For simplicity sake I shall reduce the number pixels in my image to 3. But what can we do with this? Well let’s look at a matrix multiply operation
\(\left[ \begin{array}{ccc}
a & b & c \\
d & e & f \\
g & h & i \end{array}\right] \left[ \begin{array}{c}x\\y\\z\end{array}\right] = \left[ \begin{array}{c} ax+by+cz\\dx+ey+fz\\gx+hy+iz\end{array}\right]\)
each row in the matrix is like an operator on each pixel. I’ve effectively got a shift variant convolution. For example I could blur the first pixel and leave the rest the same
\(\left[ \begin{array}{ccc}
0.33& 0.33 & 0.33 \\
0 & 1 & 0 \\
0 & 0 & 1 \end{array}\right] \left[ \begin{array}{c}x\\y\\z\end{array}\right] = \left[ \begin{array}{c} 0.33x+0.33y+0.33z\\y\\z\end{array}\right]\)

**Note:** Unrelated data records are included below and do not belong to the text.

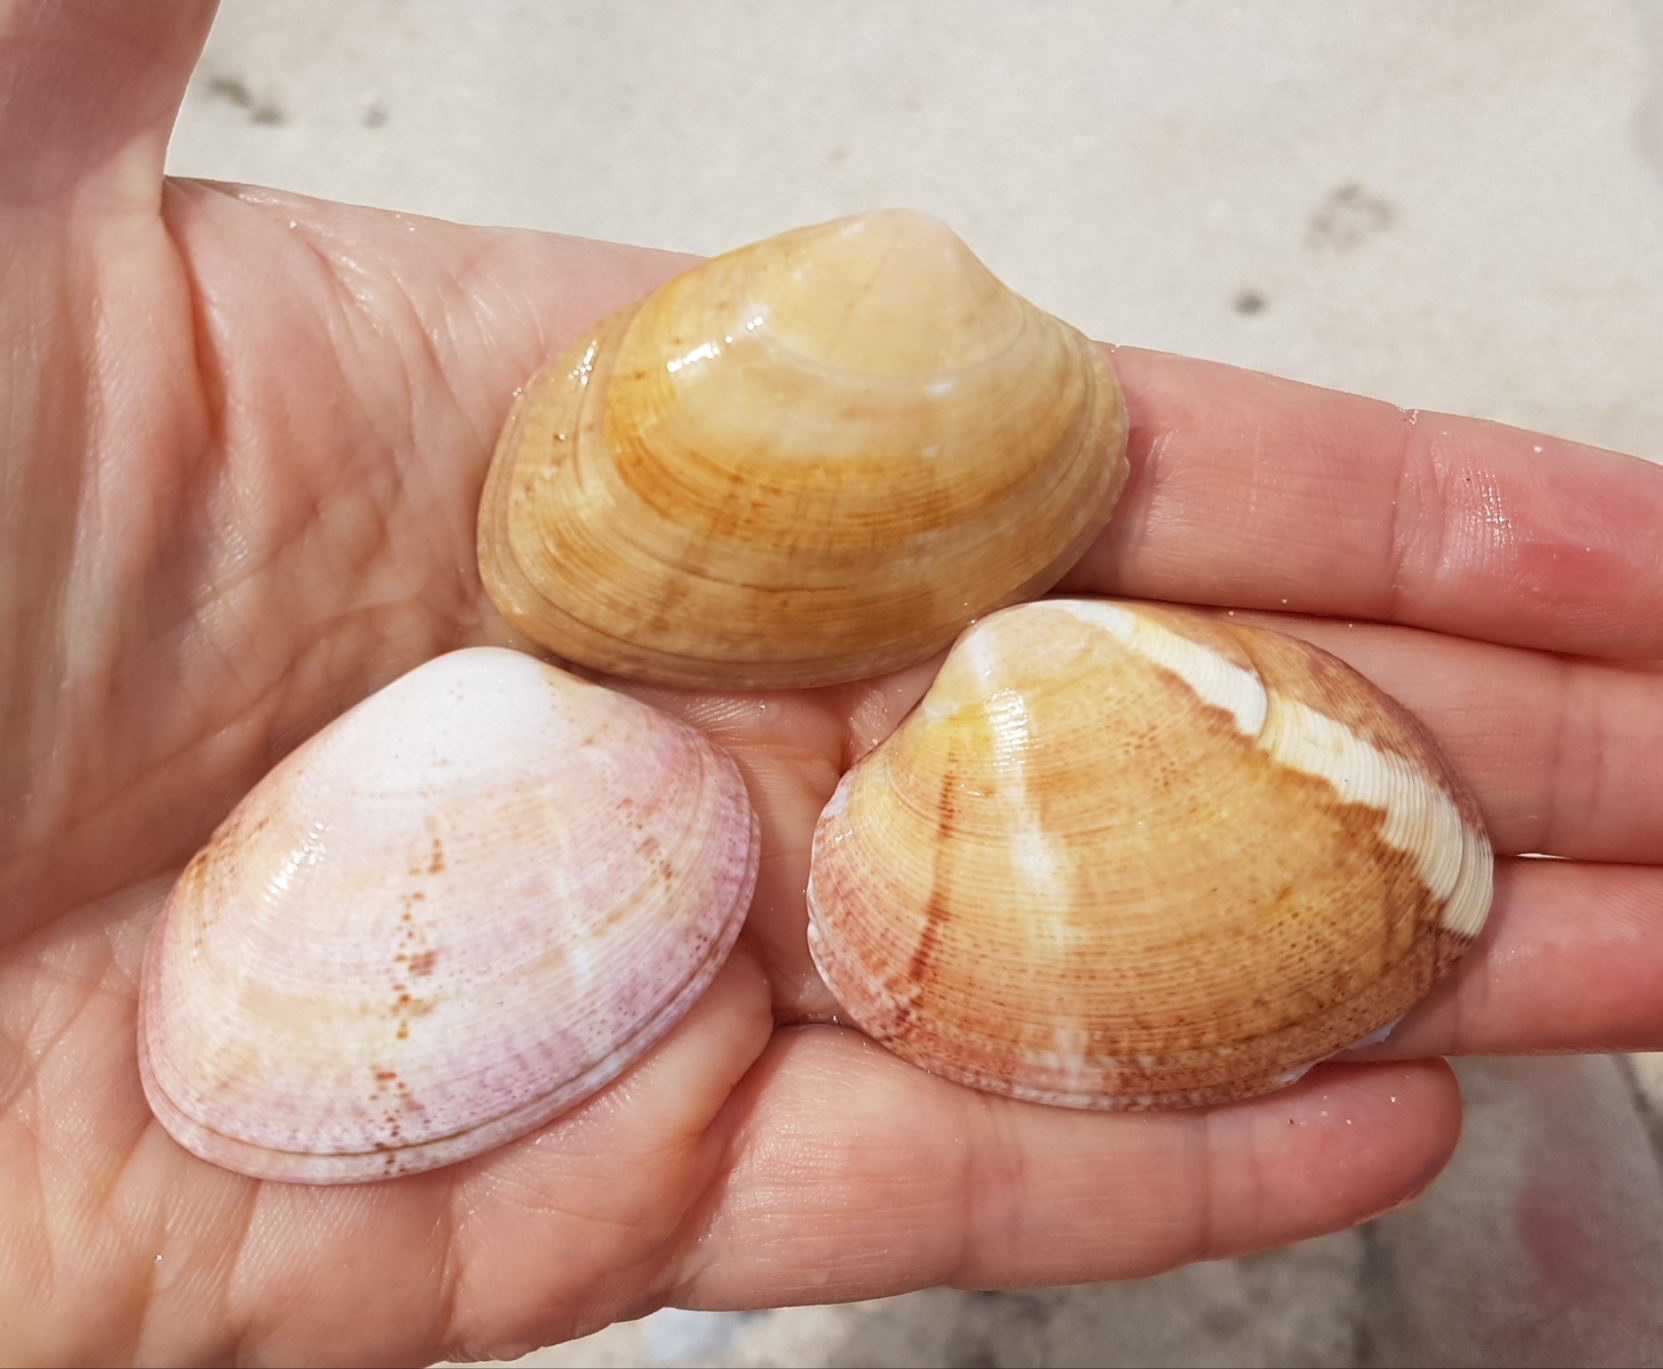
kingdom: Animalia
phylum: Mollusca
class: Bivalvia
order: Venerida
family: Veneridae
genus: Polititapes
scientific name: Polititapes rhomboides
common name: Banded carpet shell
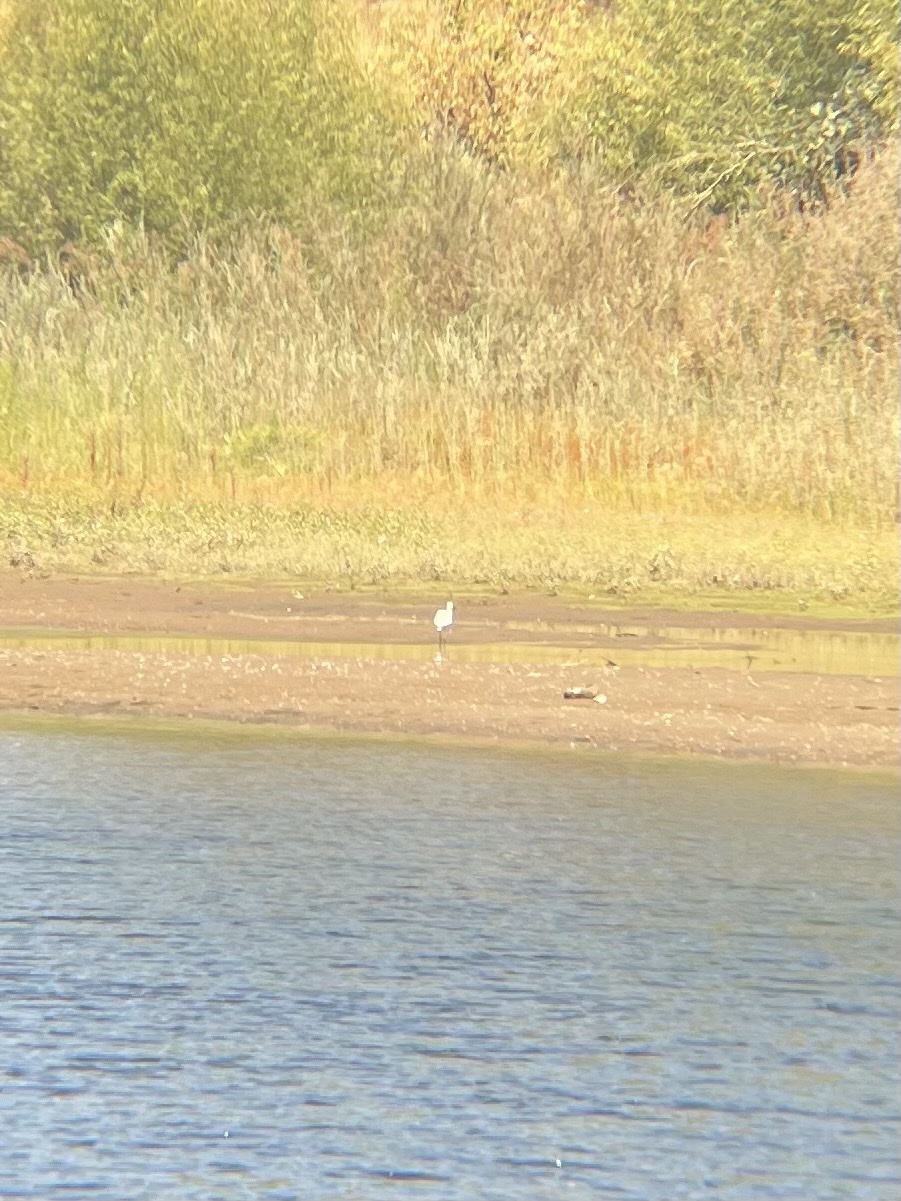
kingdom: Animalia
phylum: Chordata
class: Aves
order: Pelecaniformes
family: Ardeidae
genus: Egretta
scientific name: Egretta thula
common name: Snowy egret
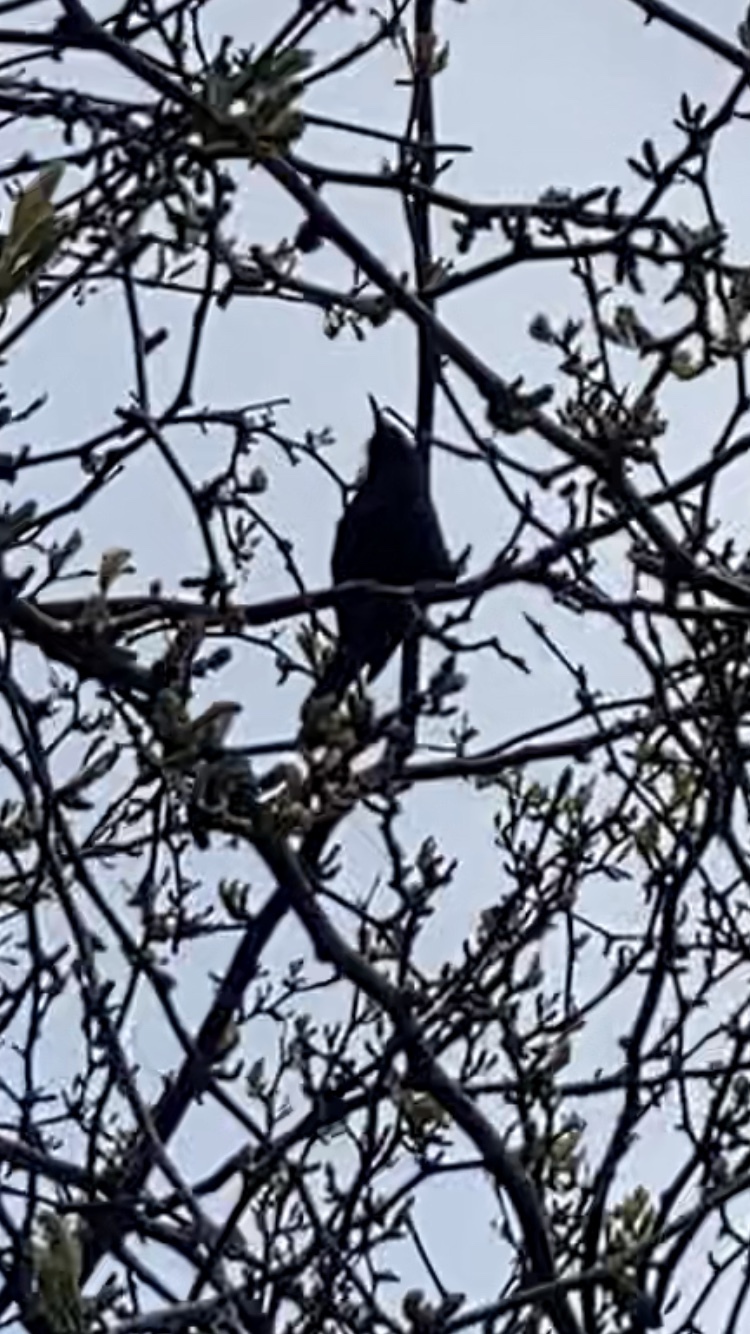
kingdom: Animalia
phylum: Chordata
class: Aves
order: Passeriformes
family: Sturnidae
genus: Sturnus
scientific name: Sturnus vulgaris
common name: Common starling
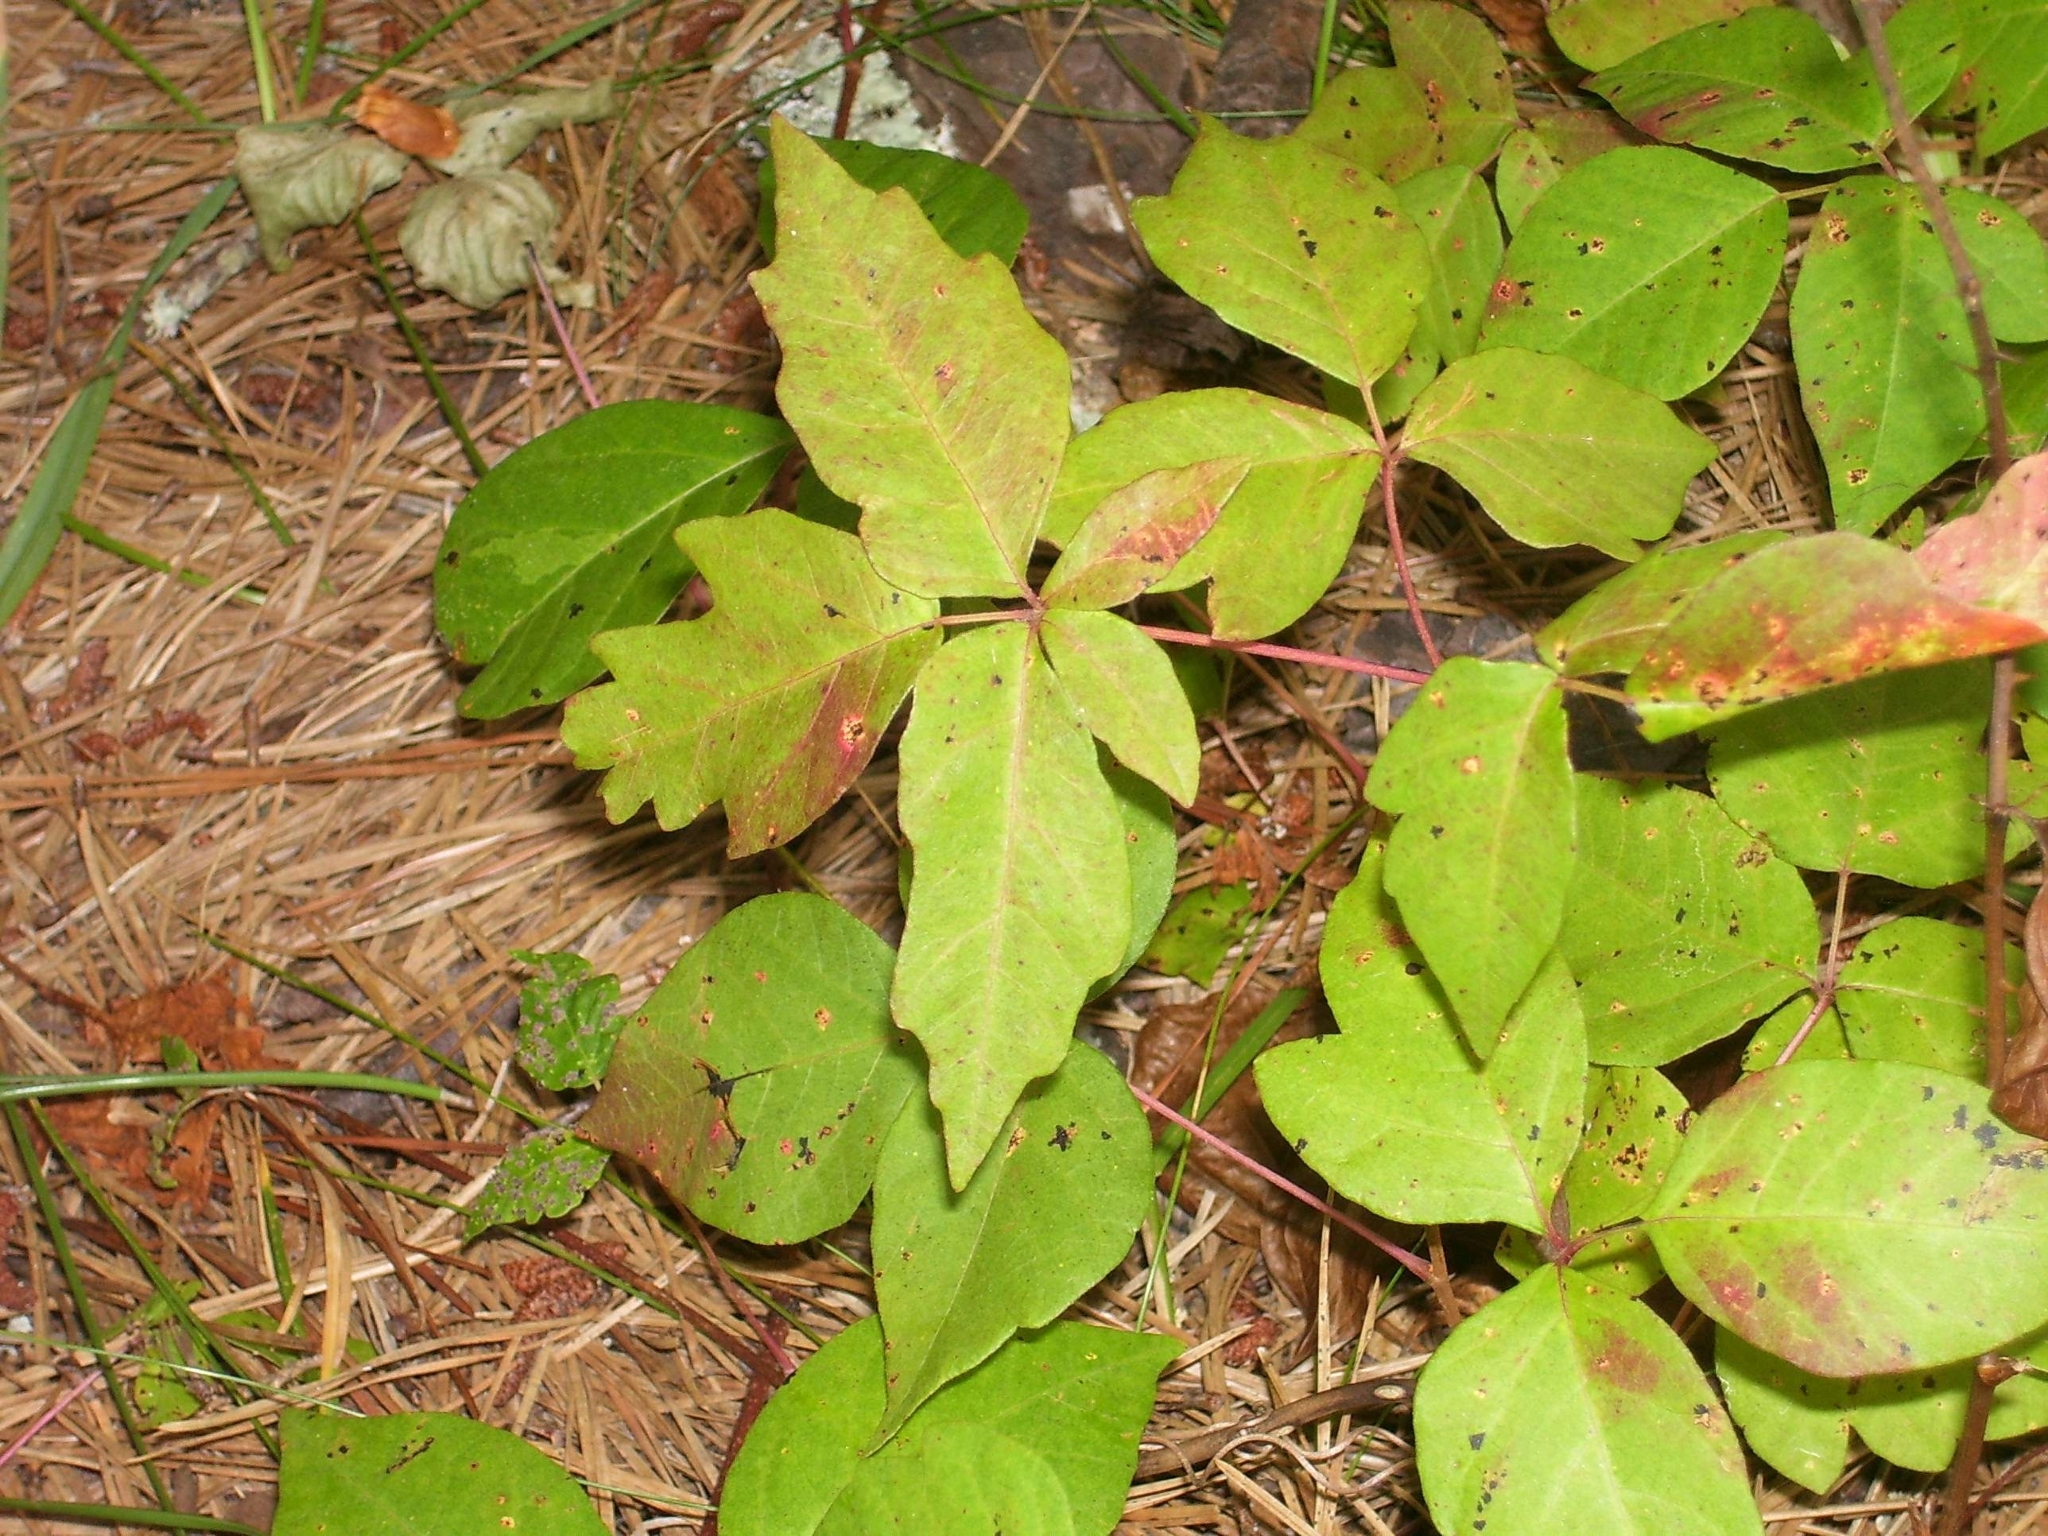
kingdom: Plantae
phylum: Tracheophyta
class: Magnoliopsida
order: Sapindales
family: Anacardiaceae
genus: Toxicodendron
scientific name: Toxicodendron radicans
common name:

Note that the 1s go down the diagonal.
I could implement a shift on the second pixel
\(\left[ \begin{array}{ccc}
1& 0 & 0 \\
0 & 0& 1 \\
0 & 0 & 1 \end{array}\right] \left[ \begin{array}{c}x\\y\\z\end{array}\right] = \left[ \begin{array}{c} x\\z\\z\end{array}\right]\)
by changing the values I could implement rotations and warps.
And we can combine several matrices together to define our system. If \(\mathbf{S}\) is a shift matrix and \(\mathbf{B}\) is a blurring matrix with can simply combine the results together
\(\mathbf{F}=\mathbf{SBX}\)
to describe our shift variant optical system.
An additional step we may wish to introduce the effect of sensor pixel size. We can implement this by making our original image have a much higher resolution and them use a decimation filter to reduce this to a low resolution camera image. To this we create a matrix with \(N\) rows, which equals the number of pixels in the decimated image, and \(M\) columns, which equals the number of pixels in the high resolution image.
\(\left[ \begin{array}{ccc}
0.5& 0.5 & 0 & 0 \\
0 & 0 & 0.5 & 0.5 \end{array}\right] \left[ \begin{array}{c}w\\x\\y\\z\end{array}\right] = \left[ \begin{array}{c} 0.5w+0.5x \\0.5y +0.5z\end{array}\right]\)
shows how we can reduce the resolution by 1/2 in one dimension and we can easily extend this to 2D.
Update
It’s worth noting if the blurring is shift invariant (which is a lot easier to deal with) the matrix is block circulant. This means it is of the form
\(\left[ \begin{array}{ccccc}
d(0) & d(M-1) & d(M-2)& \ldots &d(1) \\
d(1) & d(0) & d(M-1)& \ldots &d(2)\\
d(2) & d(1) & d(0)& \ldots &d(3)\\
\vdots&\vdots&\vdots&\vdots&\vdots&\\
d(M-1) & d(M-2) & d(M-3)& \ldots &d(0) \end{array}\right]\)
Note, each row is a shifted version of the one above it. The reason, this is important is that it is easy to invert.